Common Challenges & Solutions
Challenge
Project managers complain security requirements delay projects and increase costs.
Solution
Shift security left: engage security during planning, not testing. When security is involved early, requirements are built into design rather than forcing late changes. Demonstrate cost of fixing security post-launch: critical vulnerability discovered in production requires emergency patch, rollback, customer notification, potential breach investigation—far more expensive than building security correctly. Track metrics showing projects with early security engagement have fewer production issues and lower total cost. Educate project managers that security prevents costly rework.
Challenge
Security team lacks resources to participate in every project—bottleneck slowing all initiatives.
Solution
Risk-based approach: classify projects by security risk (public-facing apps, customer PII processing = high; internal tools, no sensitive data = low). High-risk projects get dedicated security engineer, medium-risk get security checkpoint reviews, low-risk complete security questionnaire self-assessment. Automate where possible: security scanning integrated into CI/CD pipelines, infrastructure-as-code with security policies enforced via policy-as-code (OPA, Sentinel), cloud configuration monitoring automated (CSPM tools). Train project teams in basic security so they handle routine tasks; security team focuses on high-risk areas.
Challenge
Developers lack security knowledge and build insecure applications despite security requirements.
Solution
Provide security enablement, not just requirements: offer secure coding training (OWASP Top 10, common vulnerabilities), publish secure development guidelines with code examples (how to implement authentication, parameterized queries, encryption), provide pre-approved security libraries and frameworks (avoid everyone building custom crypto), create application security champions program (train one developer per team in security), and offer security office hours where developers can ask questions. Combine with automated security scanning giving developers immediate feedback in IDE and CI/CD pipeline.
Challenge
Security testing (penetration testing) scheduled at end of project leaves no time for remediation before deadline.
Solution
Mandate security testing timeline: for 6-month project, penetration test scheduled at month 5 (not month 6) allowing 4 weeks for remediation before go-live.

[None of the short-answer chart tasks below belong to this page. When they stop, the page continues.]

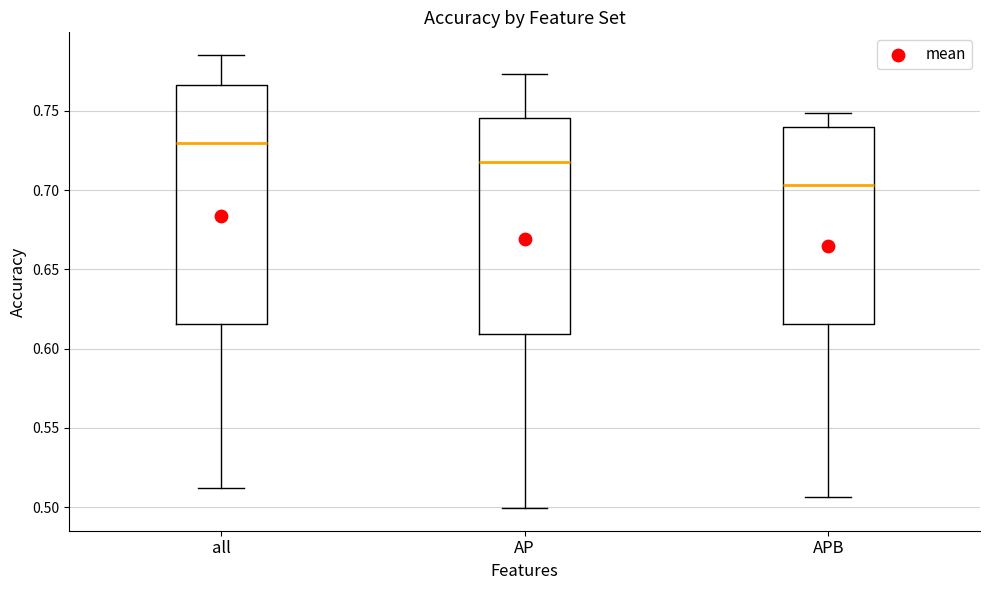

Comparing the boxes themselves (not the whiskers), which one is the tallest?

all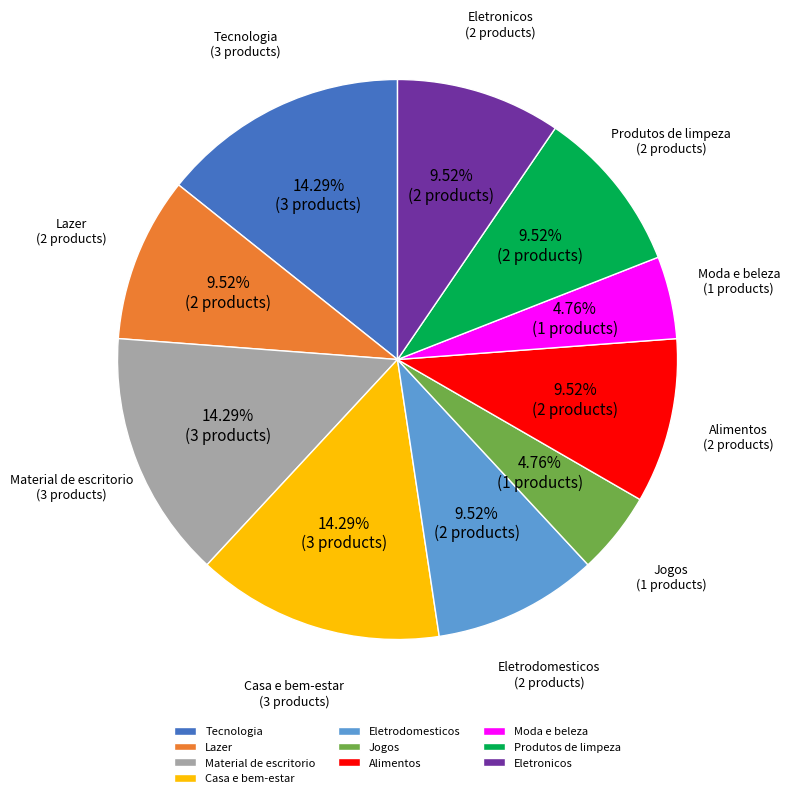

What percentage is the Alimentos slice, to the nearest percent?

10%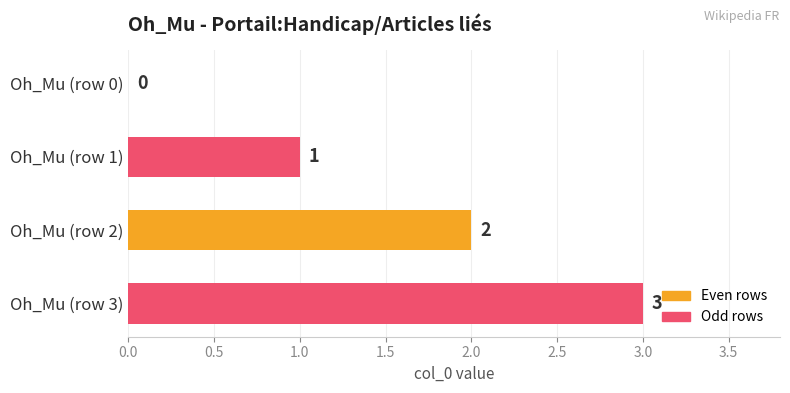

At which label is the value closest to 1?

Oh_Mu (row 1)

For critical projects, conduct security testing in phases: architecture review during design, code review during development sprint reviews, vulnerability scanning continuously in CI/CD, penetration test 4-6 weeks before launch. Buffer time in project schedule for security finding remediation. Make "all high/critical security findings resolved" explicit go-live criteria that cannot be waived.
Challenge
Acquisitions and mergers happen rapidly with no time for security due diligence or integration planning.
Solution
Create M&A security playbook executed in parallel with financial/legal due diligence: security team participates in due diligence phase reviewing acquired company's security posture (controls, incidents, vulnerabilities, compliance status), assesses integration risks (incompatible authentication systems, unencrypted data transfers, compliance gaps), defines Day 1 requirements (network segmentation between companies, access restrictions, monitoring), and creates integration security roadmap. Escalate high-risk findings (active breaches, critical vulnerabilities, compliance violations) to M&A decision committee—may affect deal valuation or terms. Security integration is multi-month process; do not assume immediate full integration.